Re: [PATCH 1/4] io-wq: tweak return value of io_wqe_create_worker()

Hao Xu <haoxu@xxxxxxxxxxxxxxxxx> · Mon, 13 Sep 2021 14:37:18 +0800

在 2021/9/13 上午5:34, Jens Axboe 写道:
On 9/12/21 1:02 PM, Hao Xu wrote:
在 2021/9/13 上午2:10, Jens Axboe 写道:
On 9/11/21 1:40 PM, Hao Xu wrote:
The return value of io_wqe_create_worker() should be false if we cannot
create a new worker according to the name of this function.

Signed-off-by: Hao Xu <haoxu@xxxxxxxxxxxxxxxxx>
---
   fs/io-wq.c | 2 +-
   1 file changed, 1 insertion(+), 1 deletion(-)
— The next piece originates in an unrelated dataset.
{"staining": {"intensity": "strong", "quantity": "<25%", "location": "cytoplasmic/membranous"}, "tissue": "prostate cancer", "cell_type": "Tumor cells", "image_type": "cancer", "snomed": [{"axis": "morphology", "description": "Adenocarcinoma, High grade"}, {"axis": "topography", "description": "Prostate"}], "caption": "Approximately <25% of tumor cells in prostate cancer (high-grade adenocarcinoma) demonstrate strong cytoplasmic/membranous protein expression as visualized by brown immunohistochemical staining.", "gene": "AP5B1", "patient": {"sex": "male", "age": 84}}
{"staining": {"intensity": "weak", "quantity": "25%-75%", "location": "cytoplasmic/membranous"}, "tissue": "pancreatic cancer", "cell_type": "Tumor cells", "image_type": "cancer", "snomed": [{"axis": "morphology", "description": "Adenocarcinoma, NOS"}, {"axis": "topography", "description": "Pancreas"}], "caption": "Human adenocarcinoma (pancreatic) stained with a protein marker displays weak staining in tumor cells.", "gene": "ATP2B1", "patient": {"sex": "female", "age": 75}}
diff --git a/fs/io-wq.c b/fs/io-wq.c
index 382efca4812b..1b102494e970 100644
--- a/fs/io-wq.c
+++ b/fs/io-wq.c
@@ -267,7 +267,7 @@ static bool io_wqe_create_worker(struct io_wqe *wqe, struct io_wqe_acct *acct)
   		return create_io_worker(wqe->wq, wqe, acct->index);
   	}
   
-	return true;
+	return false;
   }

I think this is just a bit confusing. It's not an error case, we just
didn't need to create a worker. So don't return failure, or the caller
will think that we failed while we did not.
hmm, I think it is an error case----'we failed to create a new worker
since nr_worker == max_worker'. nr_worker == max_worker doesn't mean
'no need', we may meet situation describled in 4/4: max_worker is 1,

But that's not an error case in the sense of "uh oh, we need to handle
this as an error". If we're at the max worker count, the work simply has
to wait for another work to be done and process it.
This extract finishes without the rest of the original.